“That was something I didn’t want to think about,” Bowman told NBC’s Miguel Almaguer in a report that aired on TODAY Friday. “I was like, ‘She’s gonna get through this; I know she is.’ And I told her: ‘You’re a Bowman. And we do never, never ever quit.’ ”
The worst may be over for little Amina Kocer-Bowman. Following her Feb. 22 shooting in Bremerton, Wash., she endured six surgeries. The bullet shattered her elbow, passed into her abdomen, and then penetrated her liver, pancreas and intestines. It finally lodged in her spine, but Teri and Amina’s father, John, are grateful that it doesn’t appear to have affected her movements, and that their daughter is now on the mend.
Home front horror
Amina was sitting in her third-grade classroom when a loaded .45-caliber pistol brought to school by a classmate accidentally discharged in the boy’s backpack. Authorities say the boy who brought the gun to school took the weapon from the home of his mother and her boyfriend.
Jamie Lee Chaffin and Douglas L. Bauer have both been charged with third-degree assault; prosecutors say the pair should be held accountable for the boy gaining access to the gun that shot Amina. The boy, who is scheduled to testify against Chaffin and Bauer, was ordered to undergo 48 hours of counseling and be under state supervision for one year.
At the time of the shooting, Amina was proudly wearing her dad’s dog tags. A Navy veteran who served in Iraq, John Bowman told NBC’s Almaguer he’s seen the horrors of war, but never believed he would face a shooting tragedy in his own backyard.
“I’ve seen some stuff out there, you know?” he said. “That never prepared me for seeing my daughter laying there, just so helpless. And it hurt.”
Following her touch-and-go surgeries at Harborview Medical Center in Seattle, the Bowmans told Amina what had happened to her. Lying in her hospital bed, the child told Almaguer: “I feel shocked.”

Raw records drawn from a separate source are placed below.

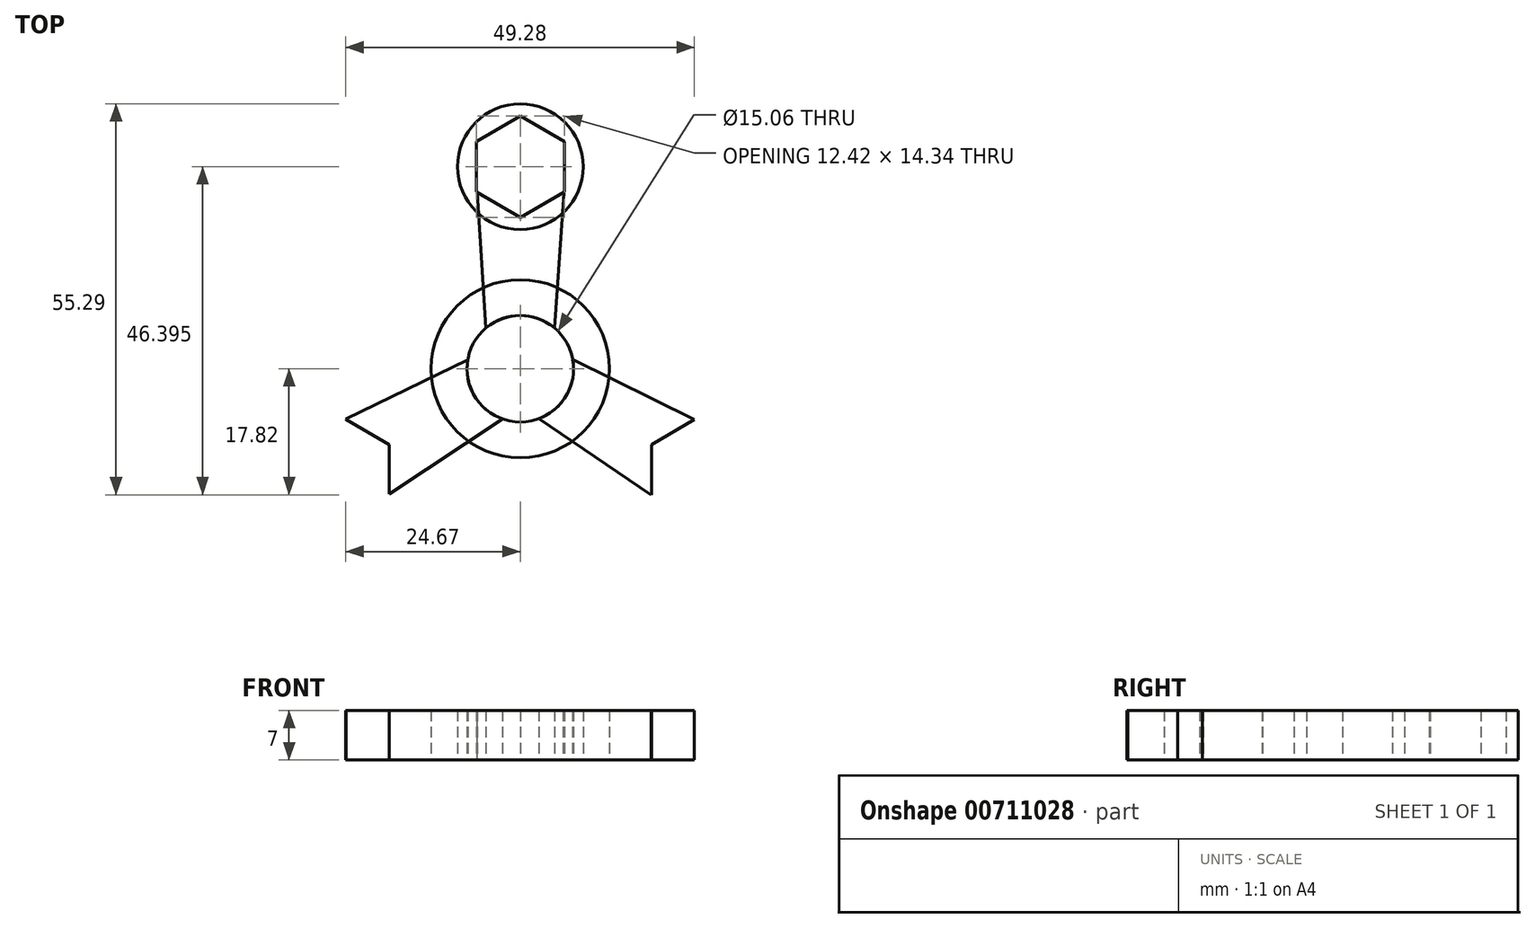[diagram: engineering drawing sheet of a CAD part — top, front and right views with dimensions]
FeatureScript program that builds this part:
annotation { "Feature Type Name" : "Feature", "Feature Type Description" : "" }
export const myFeature = defineFeature(function(context is Context, id is Id, definition is map)
    precondition{}
    {
        {
            var Q0;
            Q0=qCreatedBy(makeId("Top.planeOp"),FACE);
            var sketch = newSketch(context, id + "F0", { "sketchPlane" : qUnion([Q0])});
            skCircle(sketch, "E0", {"center": v(0, 0) * mm, "radius": 7.53 * mm});
            skSolve(sketch);
        }
        {
            var Q0;
            Q0 = qSketchRegion(id + "F0", true);
            var sketch = newSketch(context, id + "F1", { "sketchPlane" : qUnion([Q0])});
            skCircle(sketch, "E1", {"center": v(0, 0) * mm, "radius": 12.6 * mm});
            skSolve(sketch);
        }
        {
            var Q0;
            Q0=qCreatedBy(makeId("Top.planeOp"),FACE);
            var sketch = newSketch(context, id + "F2", { "sketchPlane" : qUnion([Q0])});
            skPoint(sketch, "E2", {"position": v(0, 28.58) * mm});
            skCircle(sketch, "E3.cCircle", {"center": v(0, 28.58) * mm, "radius": 6.2 * mm, "construction": true});
            skLineSegment(sketch, "E3.0", {"start": v(6.21, 32.16) * mm, "end": v(6.21, 24.99) * mm});
            skLineSegment(sketch, "E3.1", {"start": v(6.21, 24.99) * mm, "end": v(0, 21.4) * mm});
            skLineSegment(sketch, "E3.2", {"start": v(0, 21.4) * mm, "end": v(-6.21, 24.99) * mm});
            skLineSegment(sketch, "E3.3", {"start": v(-6.21, 24.99) * mm, "end": v(-6.21, 32.16) * mm});
            skLineSegment(sketch, "E3.4", {"start": v(-6.2, 32.16) * mm, "end": v(0, 35.75) * mm});
            skLineSegment(sketch, "E3.5", {"start": v(0, 35.75) * mm, "end": v(6.21, 32.16) * mm});
            skPoint(sketch, "E3.0.midPoint", {"position": v(6.21, 28.58) * mm});
            skSolve(sketch);
        }
        {
            var Q0;
            Q0=qCreatedBy(makeId("Top.planeOp"),FACE);
            var sketch = newSketch(context, id + "F3", { "sketchPlane" : qUnion([Q0])});
            skPoint(sketch, "E4", {"position": v(0, 28.58) * mm});
            skCircle(sketch, "E5", {"center": v(0, 28.58) * mm, "radius": 8.9 * mm});
            skSolve(sketch);
        }
        {
            var Q0;
            Q0=qCreatedBy(makeId("Top.planeOp"),FACE);
            var sketch = newSketch(context, id + "F4", { "sketchPlane" : qUnion([Q0])});
            skLineSegment(sketch, "E6", {"start": v(6.2, 24.9) * mm, "end": v(4.4, 0) * mm});
            skLineSegment(sketch, "E7", {"start": v(4.4, 0) * mm, "end": v(-4.5, 0) * mm});
            skLineSegment(sketch, "E8", {"start": v(-4.5, 0) * mm, "end": v(-6.09, 24.9) * mm});
            skLineSegment(sketch, "E9", {"start": v(-6.09, 24.9) * mm, "end": v(6.2, 24.9) * mm});
            skSolve(sketch);
        }
        {
            var Q0;
            Q0=makeQuery(id+"F3.imprint","IMPRINT",FACE,{"disambiguationData":[TD([[makeQuery(id+"F3.imprint","IMPRINT",EDGE,{"derivedFrom":sQuery(id+"F3.wireOp",EDGE,"E5")}),1.0]])]});
            var Q1;
            Q1=makeQuery(id+"F1.imprint","IMPRINT",FACE,{"disambiguationData":[TD([[makeQuery(id+"F1.imprint","IMPRINT",EDGE,{"derivedFrom":sQuery(id+"F1.wireOp",EDGE,"E1")}),1.0]])]});
            var Q2;
            Q2=makeQuery(id+"F4.imprint","IMPRINT",FACE,{"disambiguationData":[TD([[makeQuery(id+"F4.imprint","IMPRINT",EDGE,{"derivedFrom":sQuery(id+"F4.wireOp",EDGE,"E6")}),-1.0]])]});
            extrude(context, id + "F5", {"entities" : qUnion([Q0, Q1, Q2]), "depth" : 7 * mm, "offsetDistance" : 25.4 * mm});
        }
        {
            var Q0;
            Q0 = qSketchRegion(id + "F2", true);
            extrude(context, id + "F6", {"entities" : qUnion([Q0]), "operationType" : NewBodyOperationType.REMOVE, "depth" : 7 * mm, "offsetDistance" : 25.4 * mm});
        }
        {
            var Q0;
            Q0 = qSketchRegion(id + "F0", true);
            extrude(context, id + "F7", {"entities" : qUnion([Q0]), "operationType" : NewBodyOperationType.REMOVE, "depth" : 7 * mm, "offsetDistance" : 25.4 * mm});
        }
        {
            var Q0;
            Q0=makeQuery(id+"F5.opExtrude","SWEPT_BODY",BODY,{"disambiguationData":[OSD([sQuery(id+"F4.wireOp",EDGE,"E6"),sQuery(id+"F4.wireOp",EDGE,"E7"),sQuery(id+"F4.wireOp",EDGE,"E8"),sQuery(id+"F4.wireOp",EDGE,"E9")])]});
            var Q1;
            {var subQ0=sQuery(id+"F0.wireOp",EDGE,"E0");Q1=makeQuery(id+"F7.boolean.opBoolean","MERGE",EDGE,{"derivedFrom":[makeQuery(id+"F5.opExtrude","CAP_EDGE",EDGE,{"disambiguationData":[OSD([subQ0])],"isStart":false}),makeQuery(id+"F7.opExtrude","CAP_EDGE",EDGE,{"disambiguationData":[OSD([subQ0])],"isStart":false})]});}
            circularPattern(context, id + "F8", {"entities" : qUnion([Q0]), "axis" : qUnion([Q1]), "angle" : 360 * degree, "instanceCount" : 3, "equalSpace" : true});
        }
    });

Now, a month after the shooting, she is out of the woods, but still faces a long recuperation. “I think she’s looking at several months of problems with this intestine,” her doctor, Eileen Bulger, said, adding that Amina came “extremely close” to dying.
“Eventually, she should get back to a relatively normal life. But it’s going to take a long period of time.”
When she does recover, Amina wants to get back on the basketball court and, when she grows up, follow in her dad’s footsteps and join the military.
Allowing herself to cry, Teri Bowman told Almaguer, “We’re so happy that she’s still here.”